By Zukiswa Mqolombo
I read a thought provoking piece by fellow Scholar, Suntosh Pillay. His was a response to Andile Mngxitama’s little red book Blacks can’t be Racist. His proposition contested Andile’s one, and sought to affirm that black people in postmodern South Africa can be, and often are indeed, racist.
This prompted my short note today. My value proposition is this: Racism will forever be a permanent feature in South Africa’s body politic, unless the racial divisions of class are resolved.
The unfortunate reality is that racism will forever remain a permanent feature in SA body politic unless the racial divide of class subjugation is not attended to and decisively so. This is indeed a sad reality, but an accurate account nonetheless. Mine is a materialist approach to questions of race relations in South Africa.

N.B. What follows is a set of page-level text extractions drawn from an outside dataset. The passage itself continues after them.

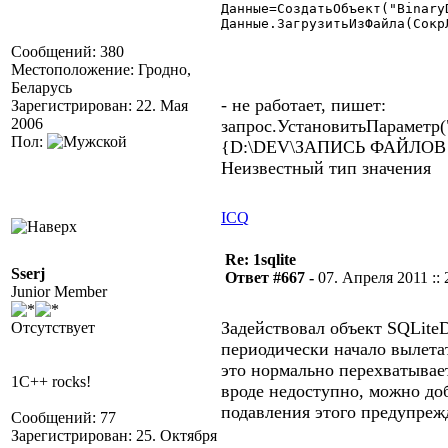
Данные=СоздатьОбъект("BinaryD
Данные.ЗагрузитьИзФайла(СокрЛ
Сообщений: 380
Местоположение: Гродно,
Беларусь
- не работает, пишет:
Зарегистрирован: 22. Мая
2006
запрос.УстановитьПараметр(
Пол:
{D:\DEV\ЗАПИСЬ ФАЙЛОВ В 
Неизвестный тип значения
ICQ
Re: 1sqlite
Sserj
Ответ #667 -
07. Апреля 2011 :: 
Junior Member
Задействовал объект SQLiteD
Отсутствует
периодически начало вылетат
это нормально перехватывае
1C++ rocks!
вроде недоступно, можно доб
подавления этого предупреж
Сообщений: 77
Зарегистрирован: 25. Октября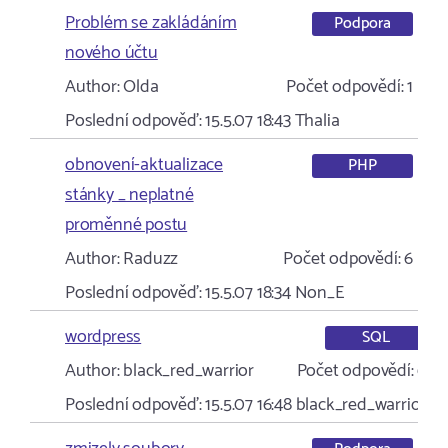
Problém se zakládáním
Podpora
nového účtu
Author:
Olda
Počet odpovědí:
1
Poslední odpověď:
15.5.07 18:43
Thalia
obnovení-aktualizace
PHP
stánky _ neplatné
proměnné postu
Author:
Raduzz
Počet odpovědí:
6
Poslední odpověď:
15.5.07 18:34
Non_E
wordpress
SQL
Author:
black_red_warrior
Počet odpovědí:
6
Poslední odpověď:
15.5.07 16:48
black_red_warrior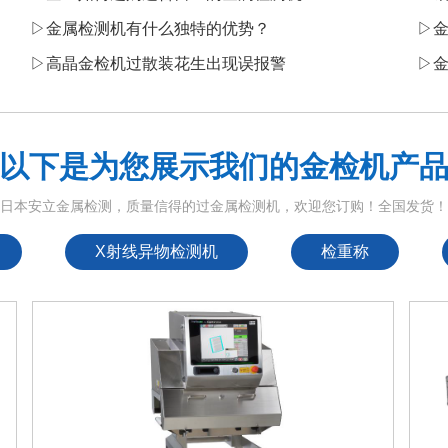
▷
​金属检测机有什么独特的优势？
▷
▷
高晶金检机过散装花生出现误报警
▷
以下是为您展示我们的金检机产
日本安立金属检测，质量信得的过金属检测机，欢迎您订购！全国发货
X射线异物检测机
检重称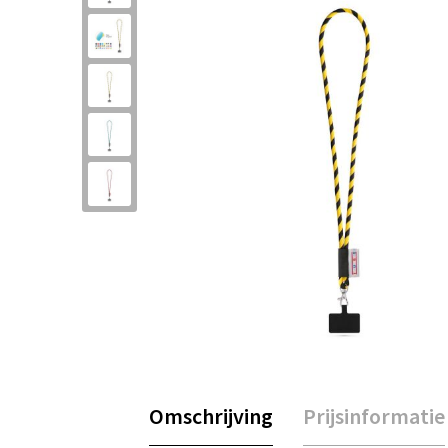
Omschrijving
Prijsinformatie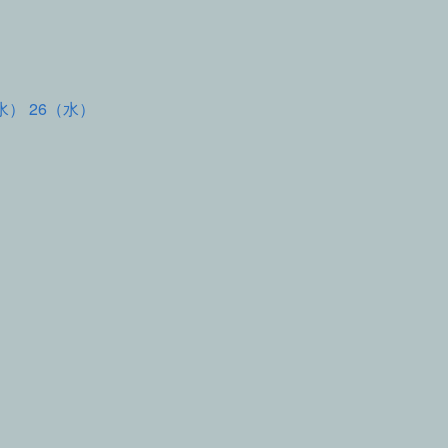
水） 26（水）
て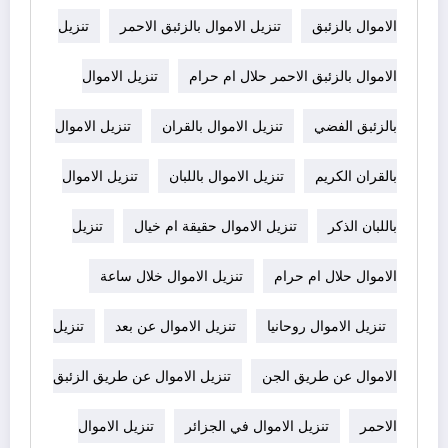
الاموال بالزئبق
تنزيل الاموال بالزئبق الاحمر
تنزيل
الاموال بالزئبق الاحمر حلال ام حرام
تنزيل الاموال
بالزئبق الفضي
تنزيل الاموال بالقران
تنزيل الاموال
بالقران الكريم
تنزيل الاموال باللبان
تنزيل الاموال
باللبان الذكر
تنزيل الاموال حقيقة ام خيال
تنزيل
الاموال حلال ام حرام
تنزيل الاموال خلال ساعة
تنزيل الاموال روحانيا
تنزيل الاموال عن بعد
تنزيل
الاموال عن طريق الجن
تنزيل الاموال عن طريق الزئبق
الاحمر
تنزيل الاموال في الجزائر
تنزيل الاموال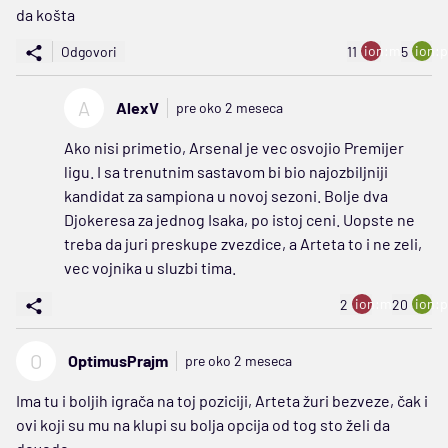
da košta
ion:minus
ion:p
Odgovori
11
5
A
AlexV
pre oko 2 meseca
Ako nisi primetio, Arsenal je vec osvojio Premijer
ligu. I sa trenutnim sastavom bi bio najozbiljniji
kandidat za sampiona u novoj sezoni. Bolje dva
Djokeresa za jednog Isaka, po istoj ceni. Uopste ne
treba da juri preskupe zvezdice, a Arteta to i ne zeli,
vec vojnika u sluzbi tima.
ion:minus
ion:p
2
20
O
OptimusPrajm
pre oko 2 meseca
Ima tu i boljih igrača na toj poziciji, Arteta žuri bezveze, čak i
ovi koji su mu na klupi su bolja opcija od tog sto želi da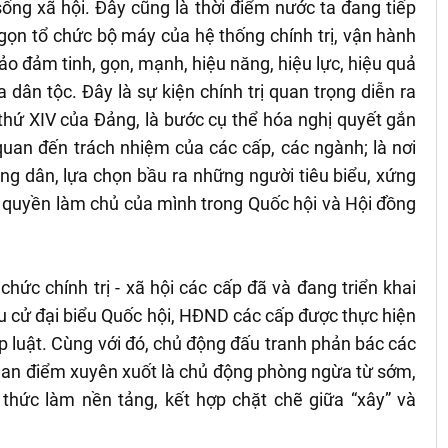
 sống xã hội. Đây cũng là thời điểm nước ta đang tiếp
nh gọn tổ chức bộ máy của hệ thống chính trị, vận hành
o đảm tinh, gọn, mạnh, hiệu năng, hiệu lực, hiệu quả
 dân tộc. Đây là sự kiện chính trị quan trọng diễn ra
 thứ XIV của Đảng, là bước cụ thể hóa nghị quyết gắn
 quan đến trách nhiệm của các cấp, các ngành; là nơi
ng dân, lựa chọn bầu ra những người tiêu biểu, xứng
à quyền làm chủ của mình trong Quốc hội và Hội đồng
 chức chính trị - xã hội các cấp đã và đang triển khai
u cử đại biểu Quốc hội, HĐND các cấp được thực hiện
p luật. Cùng với đó, chủ động đấu tranh phản bác các
 Quan điểm xuyên xuốt là chủ động phòng ngừa từ sớm,
 thức làm nền tảng, kết hợp chặt chẽ giữa “xây” và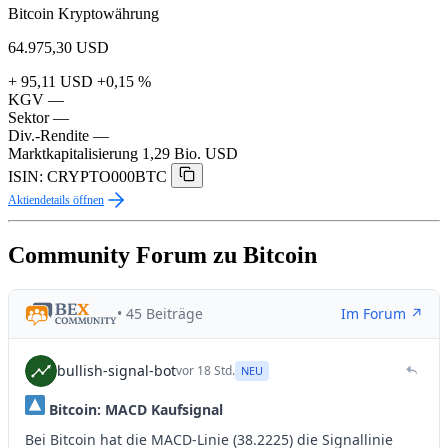
Bitcoin Kryptowährung
64.975,30
USD
+ 95,11 USD
+0,15 %
KGV
—
Sektor
—
Div.-Rendite
—
Marktkapitalisierung
1,29 Bio. USD
ISIN: CRYPTO000BTC
Aktiendetails öffnen
Community Forum zu Bitcoin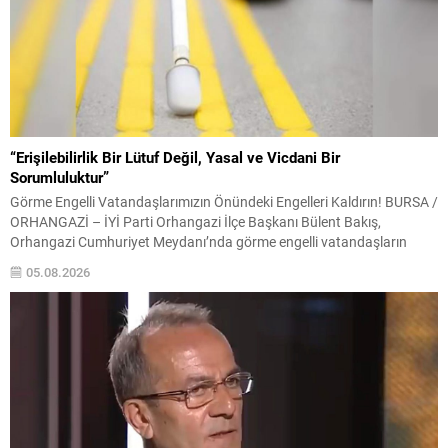
“Erişilebilirlik Bir Lütuf Değil, Yasal ve Vicdani Bir
Sorumluluktur”
Görme Engelli Vatandaşlarımızın Önündeki Engelleri Kaldırın! BURSA /
ORHANGAZİ – İYİ Parti Orhangazi İlçe Başkanı Bülent Bakış,
Orhangazi Cumhuriyet Meydanı’nda görme engelli vatandaşların
kullandığı hissedilebilir yürüme yolunun ortasında bulunan direğe sert
05.08.2026
tepki göstererek, belediyeleri ve yetkilileri göreve çağırdı. Görme engelli
vatandaşların güvenli ve bağımsız şekilde hareket edebilmesi için
oluşturulan sarı...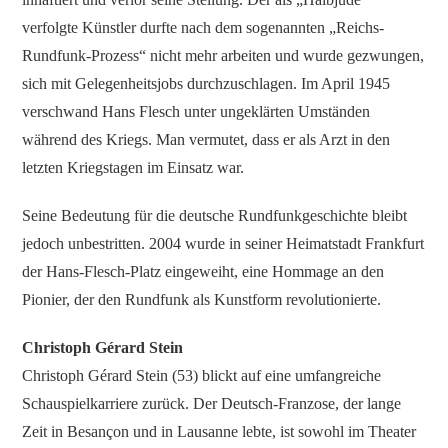
verfolgte Künstler durfte nach dem sogenannten „Reichs-
Rundfunk-Prozess“ nicht mehr arbeiten und wurde gezwungen,
sich mit Gelegenheitsjobs durchzuschlagen. Im April 1945
verschwand Hans Flesch unter ungeklärten Umständen
während des Kriegs. Man vermutet, dass er als Arzt in den
letzten Kriegstagen im Einsatz war.
Seine Bedeutung für die deutsche Rundfunkgeschichte bleibt
jedoch unbestritten. 2004 wurde in seiner Heimatstadt Frankfurt
der Hans-Flesch-Platz eingeweiht, eine Hommage an den
Pionier, der den Rundfunk als Kunstform revolutionierte.
Christoph Gérard Stein
Christoph Gérard Stein (53) blickt auf eine umfangreiche
Schauspielkarriere zurück. Der Deutsch-Franzose, der lange
Zeit in Besançon und in Lausanne lebte, ist sowohl im Theater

I stand to be corrected, but my analysis is that post-democratic South Africa faces a class question, more than a race question for its own sake. It’s the manifestation of class subjugation in visible racial forms that can account for racism in South Africa. This is largely attributable to the heritage of apartheid and the decades of colonial rule. The main cause of racial concern is based largely on gross inequalities between black and white, and even among black people as a distinct racial group on their own.
My assessment of racial subjugation pre-1994 South Africa leads me to conclude that racial subjugation served largely economic purposes.
Racism came about as a direct consequence of profit motivation by a new breed of capitalist class on South African shores. It was the gross obsession of an accumulation regime that sought to accumulate wealth at all costs that produced and has since reproduced persistent racism in South Africa. It was this capitalist class (which happened to be white as a consequent of accidents of history), which so enslaved and devalued the labour of the majority “other”. The black majority merely fell victim to wrong motives and inhumane economic tactic.
The only way in which the capitalist class (as a minority) could sustain the super exploitation of the mineral wealth of “the majority other” was by the structural imposition of a racist ideological superstructure, which justified class subjugation by racial lines.
By tempering with the psycho-social realm of mainstream society, the “self” could justify and prolong the enslavement and super-exploitation of the “majority other”.
The creation of the super-class (of whites only) and class underdogs (of blacks only), subjugation by racial lines is what has produced and continues to reproduce racist South Africa.
So, if we don’t address the racial divisions of class subjugation, racism will forever be an albatross and a permanent feature of South Africa’s body politics.
If we don’t address the class questions, as a consequent of historic disadvantage, racism will remain a permanent feature in South African society.
It’s in context of the history of apartheid and colonial rule that I make the proposition that “the national question is indeed a class question”. It’s the racial manifestation of class subjugation, in ugly yet visible and concrete terms, that has reproduced and continues to reproduce the albatross racism.